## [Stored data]
*** Begin section ***
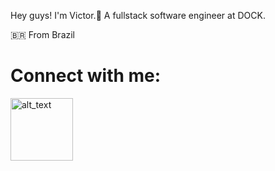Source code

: Hey guys! I'm Victor.🖖
A fullstack software engineer at DOCK.

🇧🇷 From Brazil


<h1>Connect with me:</h1>

[<img alt="alt_text" width="100px" src="https://marcas-logos.net/wp-content/uploads/2020/01/LinkedIn-Logo-1.png" />](https://www.linkedin.com/in/victor-aguiar-souza/)

<!--
**victordeaguiarsouza/victordeaguiarsouza** is a ✨ _special_ ✨ repository because its `README.md` (this file) appears on your GitHub profile.

Here are some ideas to get you started:

- 🔭 I’m currently working on ...
- 🌱 I’m currently learning ...
- 👯 I’m looking to collaborate on ...
- 🤔 I’m looking for help with ...
- 💬 Ask me about ...
- 📫 How to reach me: ...
- 😄 Pronouns: ...
- ⚡ Fun fact: ...
-->
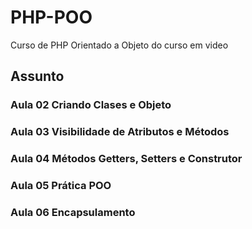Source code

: # PHP-POO
Curso de PHP Orientado a Objeto do curso em video

## Assunto

### Aula 02 Criando Clases e Objeto
### Aula 03 Visibilidade de Atributos e Métodos
### Aula 04 Métodos Getters, Setters e Construtor
### Aula 05 Prática POO
### Aula 06 Encapsulamento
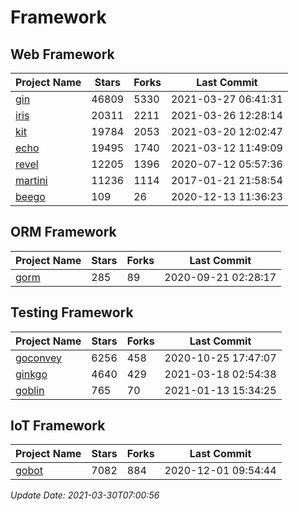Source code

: # Framework

## Web Framework
| Project Name | Stars | Forks | Last Commit |
| ------------ | ----- | ----- | ----------- |
| [gin](https://github.com/gin-gonic/gin) | 46809 | 5330 | 2021-03-27 06:41:31 |
| [iris](https://github.com/kataras/iris) | 20311 | 2211 | 2021-03-26 12:28:14 |
| [kit](https://github.com/go-kit/kit) | 19784 | 2053 | 2021-03-20 12:02:47 |
| [echo](https://github.com/labstack/echo) | 19495 | 1740 | 2021-03-12 11:49:09 |
| [revel](https://github.com/revel/revel) | 12205 | 1396 | 2020-07-12 05:57:36 |
| [martini](https://github.com/go-martini/martini) | 11236 | 1114 | 2017-01-21 21:58:54 |
| [beego](https://github.com/astaxie/beego) | 109 | 26 | 2020-12-13 11:36:23 |

## ORM Framework
| Project Name | Stars | Forks | Last Commit |
| ------------ | ----- | ----- | ----------- |
| [gorm](https://github.com/jinzhu/gorm) | 285 | 89 | 2020-09-21 02:28:17 |

## Testing Framework
| Project Name | Stars | Forks | Last Commit |
| ------------ | ----- | ----- | ----------- |
| [goconvey](https://github.com/smartystreets/goconvey) | 6256 | 458 | 2020-10-25 17:47:07 |
| [ginkgo](https://github.com/onsi/ginkgo) | 4640 | 429 | 2021-03-18 02:54:38 |
| [goblin](https://github.com/franela/goblin) | 765 | 70 | 2021-01-13 15:34:25 |

## IoT Framework
| Project Name | Stars | Forks | Last Commit |
| ------------ | ----- | ----- | ----------- |
| [gobot](https://github.com/hybridgroup/gobot) | 7082 | 884 | 2020-12-01 09:54:44 |

*Update Date: 2021-03-30T07:00:56*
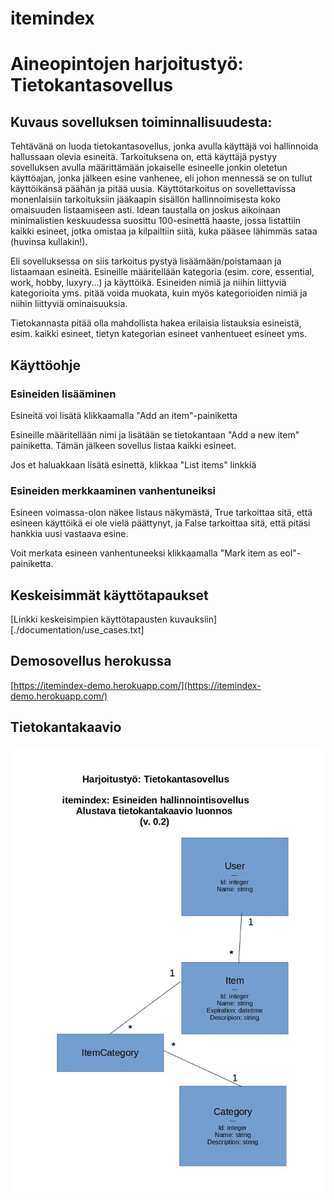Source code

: # itemindex

# Aineopintojen harjoitustyö: Tietokantasovellus

## Kuvaus sovelluksen toiminnallisuudesta:

Tehtävänä on luoda tietokantasovellus, jonka avulla käyttäjä voi hallinnoida hallussaan olevia esineitä. Tarkoituksena on, että käyttäjä pystyy sovelluksen avulla määrittämään jokaiselle esineelle jonkin oletetun käyttöajan, jonka jälkeen esine vanhenee, eli johon mennessä se on tullut käyttöikänsä päähän ja pitää uusia. Käyttötarkoitus on sovellettavissa monenlaisiin tarkoituksiin jääkaapin sisällön hallinnoimisesta koko omaisuuden listaamiseen asti. Idean taustalla on joskus aikoinaan minimalistien keskuudessa suosittu 100-esinettä haaste, jossa listattiin kaikki esineet, jotka omistaa ja kilpailtiin siitä, kuka pääsee lähimmäs sataa (huvinsa kullakin!).

Eli sovelluksessa on siis tarkoitus pystyä lisäämään/poistamaan ja listaamaan esineitä. Esineille määritellään kategoria (esim. core, essential, work, hobby, luxyry...) ja käyttöikä. Esineiden nimiä ja niihin liittyviä kategorioita yms. pitää voida muokata, kuin myös kategorioiden nimiä ja niihin liittyviä ominaisuuksia.

Tietokannasta pitää olla mahdollista hakea erilaisia listauksia esineistä, esim. kaikki esineet, tietyn kategorian esineet vanhentueet esineet yms.

## Käyttöohje

### Esineiden lisääminen

Esineitä voi lisätä klikkaamalla "Add an item"-painiketta

Esineille määritellään nimi ja lisätään se tietokantaan "Add a new item" painiketta. Tämän jälkeen sovellus listaa kaikki esineet.

Jos et haluakkaan lisätä esinettä, klikkaa "List items" linkkiä

### Esineiden merkkaaminen vanhentuneiksi

Esineen voimassa-olon näkee listaus näkymästä, True tarkoittaa sitä, että esineen käyttöikä ei ole vielä päättynyt, ja False tarkoittaa sitä, että pitäsi hankkia uusi vastaava esine.

Voit merkata esineen vanhentuneeksi klikkaamalla "Mark item as eol"-painiketta.

## Keskeisimmät käyttötapaukset

[Linkki keskeisimpien käyttötapausten kuvauksiin][./documentation/use_cases.txt]

## Demosovellus herokussa

[https://itemindex-demo.herokuapp.com/](https://itemindex-demo.herokuapp.com/)

## Tietokantakaavio

![Kuva tietokantataulusta](./documentation/tietokantakaavio.jpg)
*** End section ***
## [Problem to work on]
Reproduce every row above word for word, omitting the pictures.

## [Response box]
Source code

: Hey guys! I'm Victor.🖖
A fullstack software engineer at DOCK.

🇧🇷 From Brazil


<h1>Connect with me:</h1>

[<img alt="alt_text" width="100px" src="https://marcas-logos.net/wp-content/uploads/2020/01/LinkedIn-Logo-1.png" />](https://www.linkedin.com/in/victor-aguiar-souza/)

<!--
**victordeaguiarsouza/victordeaguiarsouza** is a ✨ _special_ ✨ repository because its `README.md` (this file) appears on your GitHub profile.

Here are some ideas to get you started:

- 🔭 I’m currently working on ...
- 🌱 I’m currently learning ...
- 👯 I’m looking to collaborate on ...
- 🤔 I’m looking for help with ...
- 💬 Ask me about ...
- 📫 How to reach me: ...
- 😄 Pronouns: ...
- ⚡ Fun fact: ...
-->
Source code

: # PHP-POO
Curso de PHP Orientado a Objeto do curso em video

## Assunto

### Aula 02 Criando Clases e Objeto
### Aula 03 Visibilidade de Atributos e Métodos
### Aula 04 Métodos Getters, Setters e Construtor
### Aula 05 Prática POO
### Aula 06 Encapsulamento
Source code

: # Framework

## Web Framework
| Project Name | Stars | Forks | Last Commit |
| ------------ | ----- | ----- | ----------- |
| [gin](https://github.com/gin-gonic/gin) | 46809 | 5330 | 2021-03-27 06:41:31 |
| [iris](https://github.com/kataras/iris) | 20311 | 2211 | 2021-03-26 12:28:14 |
| [kit](https://github.com/go-kit/kit) | 19784 | 2053 | 2021-03-20 12:02:47 |
| [echo](https://github.com/labstack/echo) | 19495 | 1740 | 2021-03-12 11:49:09 |
| [revel](https://github.com/revel/revel) | 12205 | 1396 | 2020-07-12 05:57:36 |
| [martini](https://github.com/go-martini/martini) | 11236 | 1114 | 2017-01-21 21:58:54 |
| [beego](https://github.com/astaxie/beego) | 109 | 26 | 2020-12-13 11:36:23 |

## ORM Framework
| Project Name | Stars | Forks | Last Commit |
| ------------ | ----- | ----- | ----------- |
| [gorm](https://github.com/jinzhu/gorm) | 285 | 89 | 2020-09-21 02:28:17 |

## Testing Framework
| Project Name | Stars | Forks | Last Commit |
| ------------ | ----- | ----- | ----------- |
| [goconvey](https://github.com/smartystreets/goconvey) | 6256 | 458 | 2020-10-25 17:47:07 |
| [ginkgo](https://github.com/onsi/ginkgo) | 4640 | 429 | 2021-03-18 02:54:38 |
| [goblin](https://github.com/franela/goblin) | 765 | 70 | 2021-01-13 15:34:25 |

## IoT Framework
| Project Name | Stars | Forks | Last Commit |
| ------------ | ----- | ----- | ----------- |
| [gobot](https://github.com/hybridgroup/gobot) | 7082 | 884 | 2020-12-01 09:54:44 |

*Update Date: 2021-03-30T07:00:56*
Source code

: # itemindex

# Aineopintojen harjoitustyö: Tietokantasovellus

## Kuvaus sovelluksen toiminnallisuudesta:

Tehtävänä on luoda tietokantasovellus, jonka avulla käyttäjä voi hallinnoida hallussaan olevia esineitä. Tarkoituksena on, että käyttäjä pystyy sovelluksen avulla määrittämään jokaiselle esineelle jonkin oletetun käyttöajan, jonka jälkeen esine vanhenee, eli johon mennessä se on tullut käyttöikänsä päähän ja pitää uusia. Käyttötarkoitus on sovellettavissa monenlaisiin tarkoituksiin jääkaapin sisällön hallinnoimisesta koko omaisuuden listaamiseen asti. Idean taustalla on joskus aikoinaan minimalistien keskuudessa suosittu 100-esinettä haaste, jossa listattiin kaikki esineet, jotka omistaa ja kilpailtiin siitä, kuka pääsee lähimmäs sataa (huvinsa kullakin!).

Eli sovelluksessa on siis tarkoitus pystyä lisäämään/poistamaan ja listaamaan esineitä. Esineille määritellään kategoria (esim. core, essential, work, hobby, luxyry...) ja käyttöikä. Esineiden nimiä ja niihin liittyviä kategorioita yms. pitää voida muokata, kuin myös kategorioiden nimiä ja niihin liittyviä ominaisuuksia.

Tietokannasta pitää olla mahdollista hakea erilaisia listauksia esineistä, esim. kaikki esineet, tietyn kategorian esineet vanhentueet esineet yms.

## Käyttöohje

### Esineiden lisääminen

Esineitä voi lisätä klikkaamalla "Add an item"-painiketta

Esineille määritellään nimi ja lisätään se tietokantaan "Add a new item" painiketta. Tämän jälkeen sovellus listaa kaikki esineet.

Jos et haluakkaan lisätä esinettä, klikkaa "List items" linkkiä

### Esineiden merkkaaminen vanhentuneiksi

Esineen voimassa-olon näkee listaus näkymästä, True tarkoittaa sitä, että esineen käyttöikä ei ole vielä päättynyt, ja False tarkoittaa sitä, että pitäsi hankkia uusi vastaava esine.

Voit merkata esineen vanhentuneeksi klikkaamalla "Mark item as eol"-painiketta.

## Keskeisimmät käyttötapaukset

[Linkki keskeisimpien käyttötapausten kuvauksiin][./documentation/use_cases.txt]

## Demosovellus herokussa

[https://itemindex-demo.herokuapp.com/](https://itemindex-demo.herokuapp.com/)

## Tietokantakaavio

![Kuva tietokantataulusta](./documentation/tietokantakaavio.jpg)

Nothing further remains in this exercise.